Who knows? But what I did learn during these past few weeks in which I had the honor and privilege to be a part of the village of people who helped to escort Linda from this world onto the next is that maybe it's not about places at all.
I'm going to pay a lot of attention to the books Eileen bought. There are places I want to see. But I am also going to start thinking about moments. If I am lucky enough to be given a heads up even a few weeks in advance, I want to squeeze every little bit of juice out of every moment. For example, I am just sure I will want to eat the most delicious clams on the half shell I have ever had in my life. Even if I don't take a bite. It will give me a moment about the beach, about my childhood and about my dad. In fact, I can hear him shucking the clams right now.

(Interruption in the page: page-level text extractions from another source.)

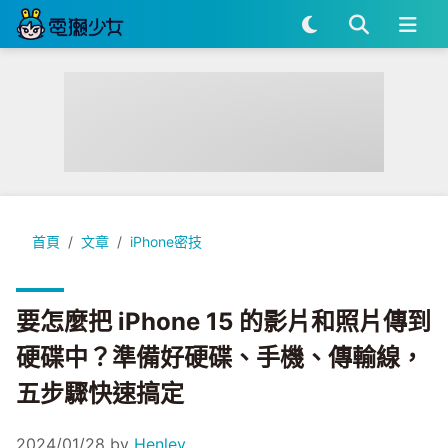
要怎麼把 iPhone 15 的影片和照片傳到硬碟中？準備好硬碟
首頁
文章
iPhone密技
要怎麼把 iPhone 15 的影片和照片傳到
硬碟中？準備好硬碟、手機、傳輸線，
五步驟快速搞定
2024/01/28
by
Henley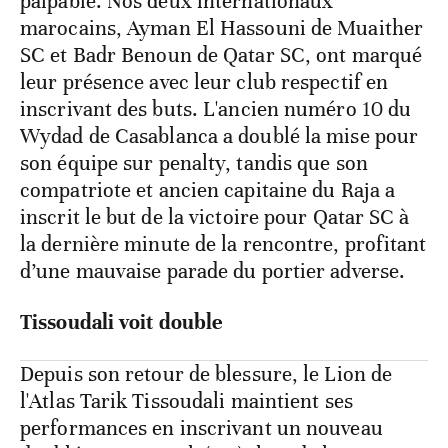
palpable. Nos deux internationaux
marocains, Ayman El Hassouni de Muaither
SC et Badr Benoun de Qatar SC, ont marqué
leur présence avec leur club respectif en
inscrivant des buts. L'ancien numéro 10 du
Wydad de Casablanca a doublé la mise pour
son équipe sur penalty, tandis que son
compatriote et ancien capitaine du Raja a
inscrit le but de la victoire pour Qatar SC à
la dernière minute de la rencontre, profitant
d’une mauvaise parade du portier adverse.
Tissoudali voit double
Depuis son retour de blessure, le Lion de
l'Atlas Tarik Tissoudali maintient ses
performances en inscrivant un nouveau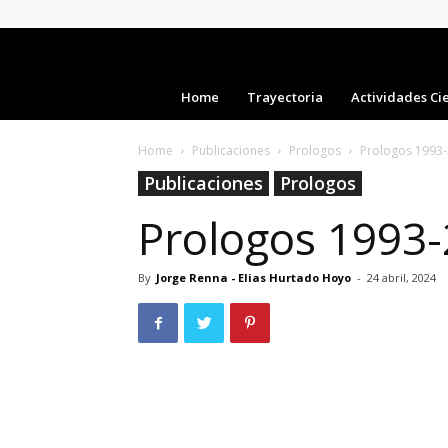
Home
Trayectoria
Actividades Cie
Home
Publicaciones
Prologos
Prologos 1993-
Publicaciones
Prologos
Prologos 1993-
By
Jorge Renna - Elias Hurtado Hoyo
-
24 abril, 2024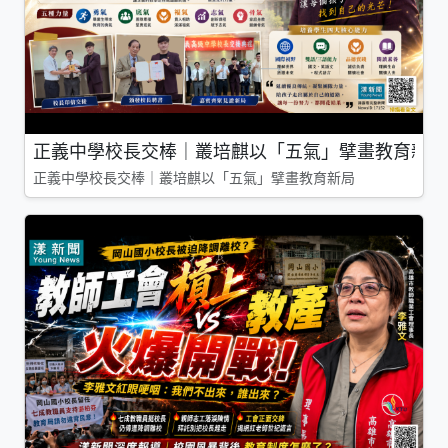
正義中學校長交棒｜叢培麒以「五氣」擘畫教育新局
正義中學校長交棒｜叢培麒以「五氣」擘畫教育新局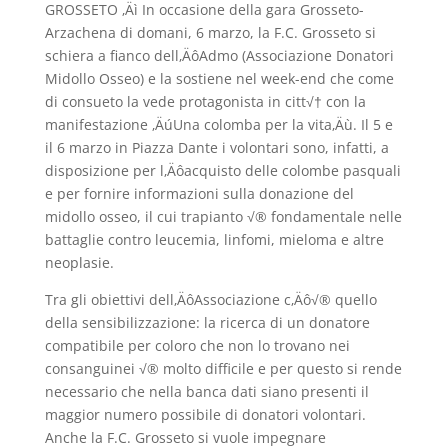
GROSSETO ‚Äì In occasione della gara Grosseto-
Arzachena di domani, 6 marzo, la F.C. Grosseto si
schiera a fianco dell‚ÄôAdmo (Associazione Donatori
Midollo Osseo) e la sostiene nel week-end che come
di consueto la vede protagonista in citt√† con la
manifestazione ‚ÄúUna colomba per la vita‚Äù. Il 5 e
il 6 marzo in Piazza Dante i volontari sono, infatti, a
disposizione per l‚Äôacquisto delle colombe pasquali
e per fornire informazioni sulla donazione del
midollo osseo, il cui trapianto √® fondamentale nelle
battaglie contro leucemia, linfomi, mieloma e altre
neoplasie.
Tra gli obiettivi dell‚ÄôAssociazione c‚Äô√® quello
della sensibilizzazione: la ricerca di un donatore
compatibile per coloro che non lo trovano nei
consanguinei √® molto difficile e per questo si rende
necessario che nella banca dati siano presenti il
maggior numero possibile di donatori volontari.
Anche la F.C. Grosseto si vuole impegnare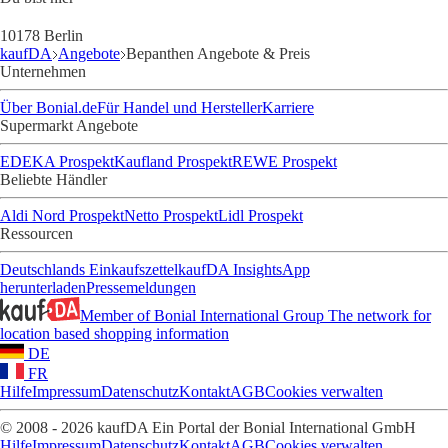
10178 Berlin
kaufDA
Angebote
Bepanthen Angebote & Preis
Unternehmen
Über Bonial.de
Für Handel und Hersteller
Karriere
Supermarkt Angebote
EDEKA Prospekt
Kaufland Prospekt
REWE Prospekt
Beliebte Händler
Aldi Nord Prospekt
Netto Prospekt
Lidl Prospekt
Ressourcen
Deutschlands Einkaufszettel
kaufDA Insights
App
herunterladen
Pressemeldungen
Member of Bonial International Group
The network for
location based shopping information
DE
FR
Hilfe
Impressum
Datenschutz
Kontakt
AGB
Cookies verwalten
© 2008 - 2026 kaufDA Ein Portal der Bonial International GmbH
Hilfe
Impressum
Datenschutz
Kontakt
AGB
Cookies verwalten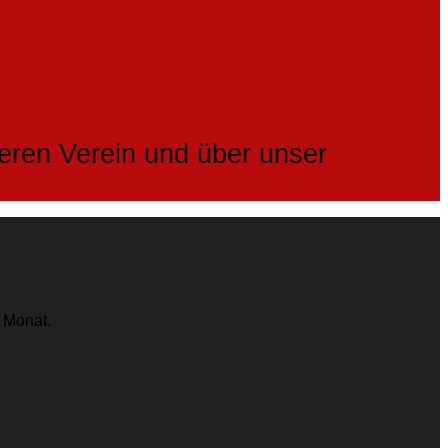
seren Verein und über unser
 Monat.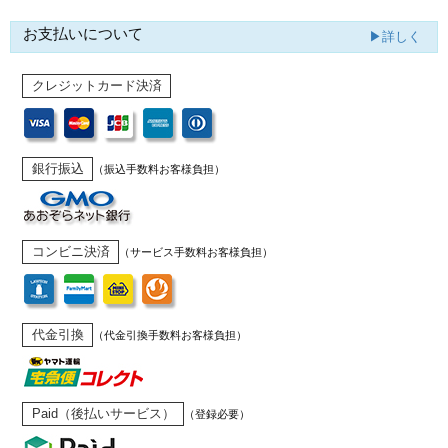
お支払いについて
▶詳しく
クレジットカード決済
銀行振込
（振込手数料お客様負担）
コンビニ決済
（サービス手数料お客様負担）
代金引換
（代金引換手数料お客様負担）
Paid（後払いサービス）
（登録必要）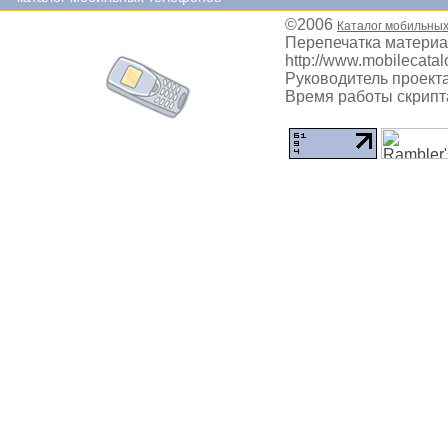
©2006
Каталог мобильны
Перепечатка материа
http://www.mobilecatal
Руководитель проекта
Время работы скрипта: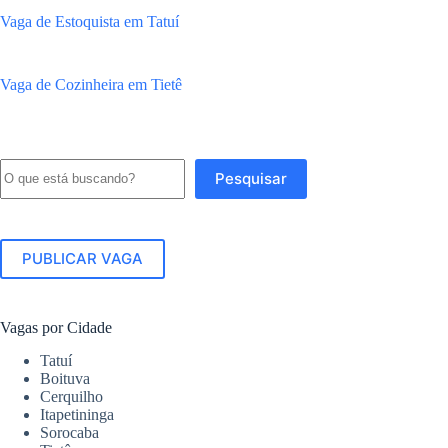
Vaga de Estoquista em Tatuí
Vaga de Cozinheira em Tietê
Pesquisar
Pesquisar
PUBLICAR VAGA
Vagas por Cidade
Tatuí
Boituva
Cerquilho
Itapetininga
Sorocaba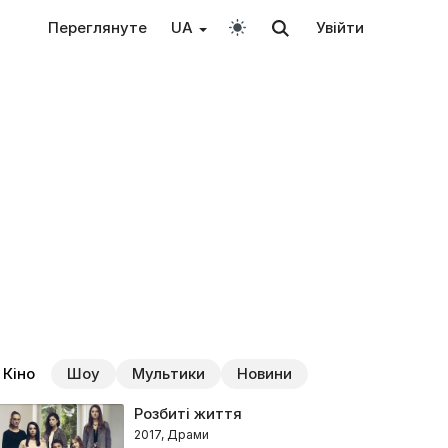
Переглянуте
UA
Увійти
Кіно
Шоу
Мультики
Новини
Розбиті життя
2017, Драми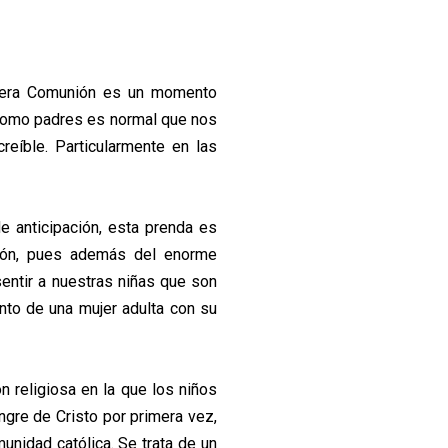
imera Comunión es un momento
 como padres es normal que nos
eíble. Particularmente en las
 anticipación, esta prenda es
nión, pues además del enorme
entir a nuestras niñas que son
nto de una mujer adulta con su
 religiosa en la que los niños
angre de Cristo por primera vez,
unidad católica. Se trata de un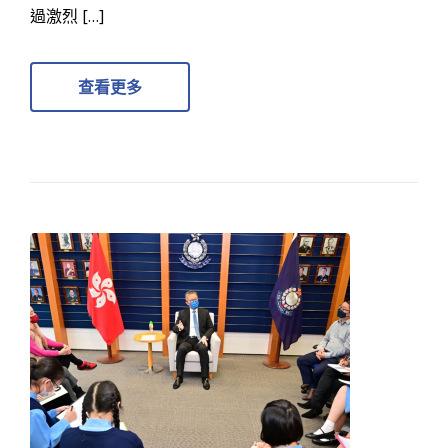
過激烈 […]
查看更多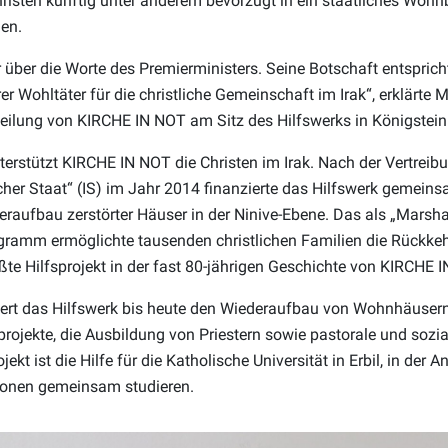
 Christen künftig unter anderem bevorzugt in ein staatliches W
en.
 über die Worte des Premierministers. Seine Botschaft entsprich
r Wohltäter für die christliche Gemeinschaft im Irak“, erklärte
bteilung von KIRCHE IN NOT am Sitz des Hilfswerks in Königstei
terstützt KIRCHE IN NOT die Christen im Irak. Nach der Vertreib
scher Staat“ (IS) im Jahr 2014 finanzierte das Hilfswerk gemeins
eraufbau zerstörter Häuser in der Ninive-Ebene. Das als „Marsha
ramm ermöglichte tausenden christlichen Familien die Rückkehr
ßte Hilfsprojekt in der fast 80-jährigen Geschichte von KIRCHE 
ert das Hilfswerk bis heute den Wiederaufbau von Wohnhäusern
sprojekte, die Ausbildung von Priestern sowie pastorale und soz
ekt ist die Hilfe für die Katholische Universität in Erbil, in der 
gionen gemeinsam studieren.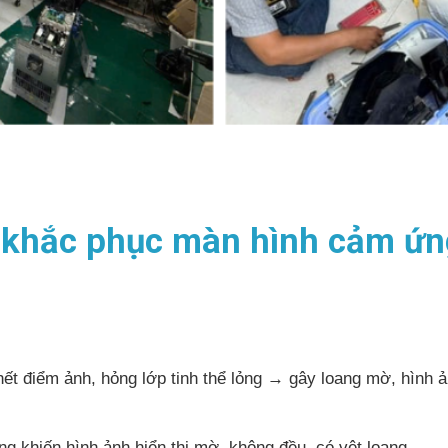
 khắc phục màn hình cảm ứ
hết điểm ảnh, hỏng lớp tinh thể lỏng → gây loang mờ, hình 
 khiến hình ảnh hiển thị mờ, không đều, có vệt loang.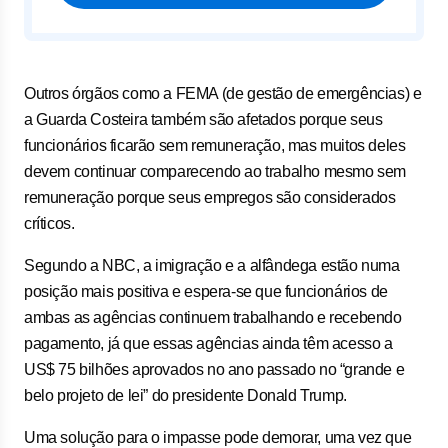
Outros órgãos como a FEMA (de gestão de emergências) e
a Guarda Costeira também são afetados porque seus
funcionários ficarão sem remuneração, mas muitos deles
devem continuar comparecendo ao trabalho mesmo sem
remuneração porque seus empregos são considerados
críticos.
Segundo a NBC, a imigração e a alfândega estão numa
posição mais positiva e espera-se que funcionários de
ambas as agências continuem trabalhando e recebendo
pagamento, já que essas agências ainda têm acesso a
US$ 75 bilhões aprovados no ano passado no “grande e
belo projeto de lei” do presidente Donald Trump.
Uma solução para o impasse pode demorar, uma vez que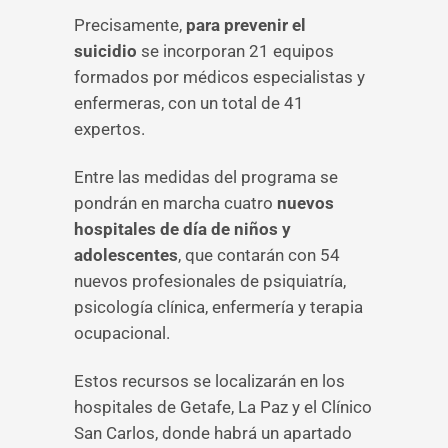
Precisamente,
para prevenir el
suicidio
se incorporan 21 equipos
formados por médicos especialistas y
enfermeras, con un total de 41
expertos.
Entre las medidas del programa se
pondrán en marcha cuatro
nuevos
hospitales de día de niños y
adolescentes
, que contarán con 54
nuevos profesionales de psiquiatría,
psicología clínica, enfermería y terapia
ocupacional.
Estos recursos se localizarán en los
hospitales de Getafe, La Paz y el Clínico
San Carlos, donde habrá un apartado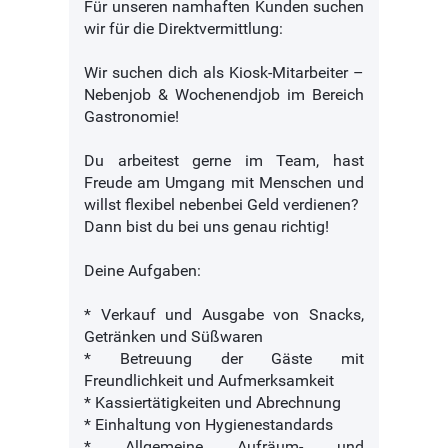
Für unseren namhaften Kunden suchen
wir für die Direktvermittlung:
Wir suchen dich als Kiosk-Mitarbeiter –
Nebenjob & Wochenendjob im Bereich
Gastronomie!
Du arbeitest gerne im Team, hast
Freude am Umgang mit Menschen und
willst flexibel nebenbei Geld verdienen?
Dann bist du bei uns genau richtig!
Deine Aufgaben:
* Verkauf und Ausgabe von Snacks,
Getränken und Süßwaren
* Betreuung der Gäste mit
Freundlichkeit und Aufmerksamkeit
* Kassiertätigkeiten und Abrechnung
* Einhaltung von Hygienestandards
* Allgemeine Aufräum- und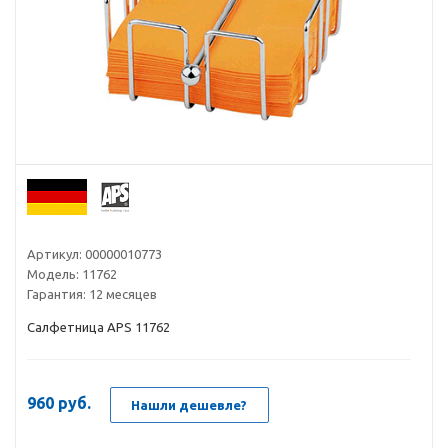
Артикул:
00000010773
Модель:
11762
Гарантия:
12 месяцев
Салфетница APS 11762
960
руб.
Нашли дешевле?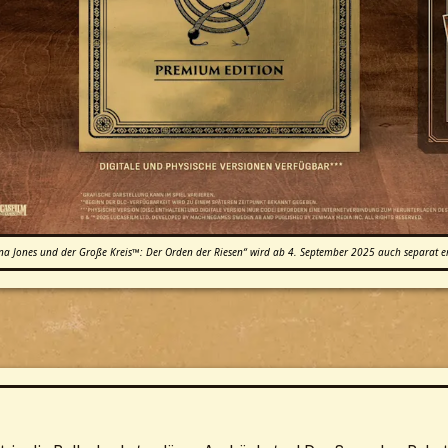
a Jones und der Große Kreis™: Der Orden der Riesen“ wird ab 4. September 2025 auch separat erhäl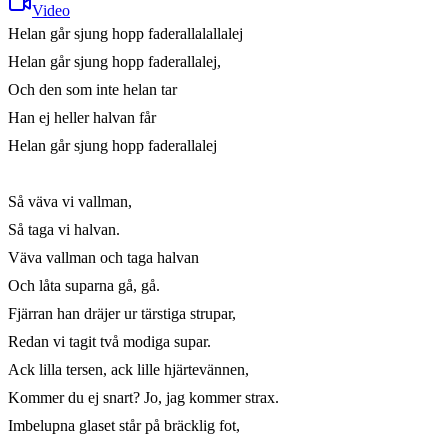
Video
Helan går sjung hopp faderallalallalej

Helan går sjung hopp faderallalej,

Och den som inte helan tar

Han ej heller halvan får

Helan går sjung hopp faderallalej

Så väva vi vallman,

Så taga vi halvan.

Väva vallman och taga halvan

Och låta suparna gå, gå.

Fjärran han dräjer ur tärstiga strupar,

Redan vi tagit två modiga supar.

Ack lilla tersen, ack lille hjärtevännen,

Kommer du ej snart? Jo, jag kommer strax.

Imbelupna glaset står på bräcklig fot,
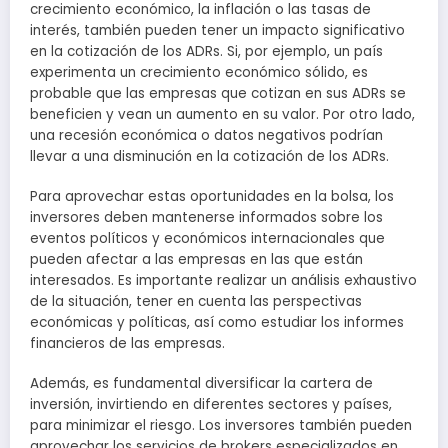
crecimiento económico, la inflación o las tasas de
interés, también pueden tener un impacto significativo
en la cotización de los ADRs. Si, por ejemplo, un país
experimenta un crecimiento económico sólido, es
probable que las empresas que cotizan en sus ADRs se
beneficien y vean un aumento en su valor. Por otro lado,
una recesión económica o datos negativos podrían
llevar a una disminución en la cotización de los ADRs.
Para aprovechar estas oportunidades en la bolsa, los
inversores deben mantenerse informados sobre los
eventos políticos y económicos internacionales que
pueden afectar a las empresas en las que están
interesados. Es importante realizar un análisis exhaustivo
de la situación, tener en cuenta las perspectivas
económicas y políticas, así como estudiar los informes
financieros de las empresas.
Además, es fundamental diversificar la cartera de
inversión, invirtiendo en diferentes sectores y países,
para minimizar el riesgo. Los inversores también pueden
aprovechar los servicios de brokers especializados en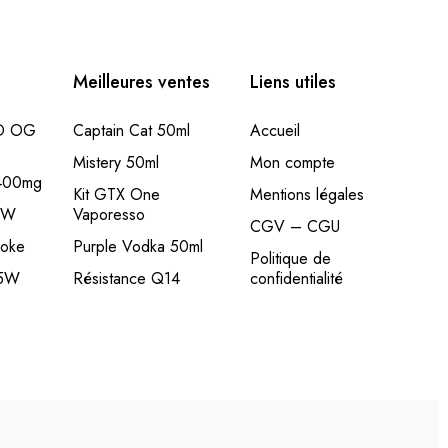
Meilleures ventes
Liens utiles
BD OG
Captain Cat 50ml
Accueil
Mistery 50ml
Mon compte
 400mg
Kit GTX One
Mentions légales
20W
Vaporesso
CGV – CGU
woke
Purple Vodka 50ml
Politique de
35W
Résistance Q14
confidentialité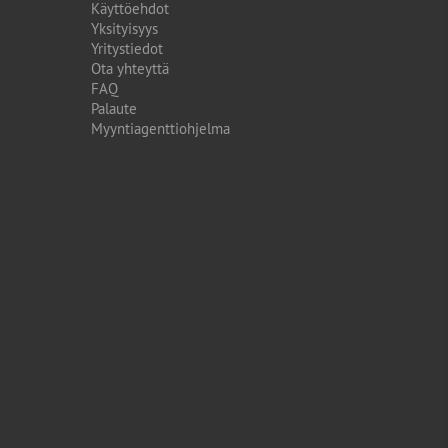
Käyttöehdot
Yksityisyys
Yritystiedot
Ota yhteyttä
FAQ
Palaute
Myyntiagenttiohjelma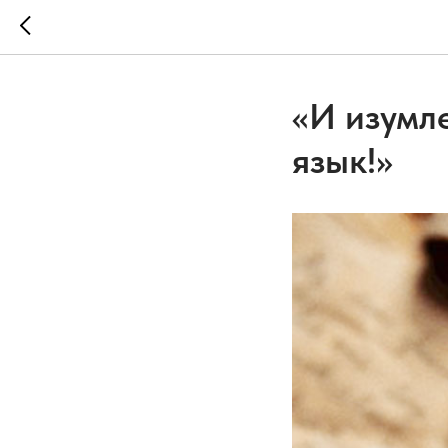
«И изумл
язык!»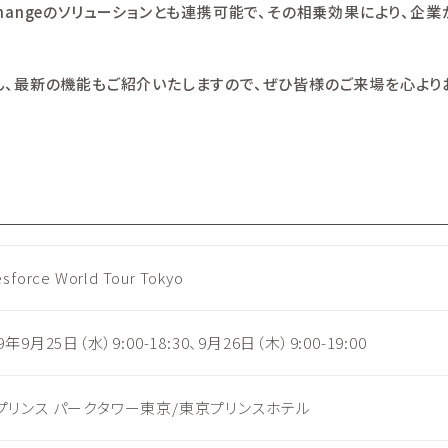
の他AppExchangeのソリューションとも連携可能で、その相乗効果によ
ろん、最新の機能もご紹介いたしますので、ぜひ皆様のご来場を心より
esforce World Tour Tokyo
9年9月25日（水）9:00-18:30、9月26日（木）9:00-19:00
プリンス パークタワー東京/東京プリンスホテル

My list will not be anyone else's list. It will never be published. It will also never include a manicure as I have been biting my fingernails since I was a kid. But it will be mine.
Although as I think about it, some of those moments will just happen. You can't plan them or predict them. I can go ahead and make my lists and Eileen can make hers but maybe part of the message in Linda's final weeks is that its a combo platter. You can intentionally create moments that have meaning or you can find meaning in the moments that happen. And that insight, Linda, is one the most amazing gifts anyone has ever given me in my whole life.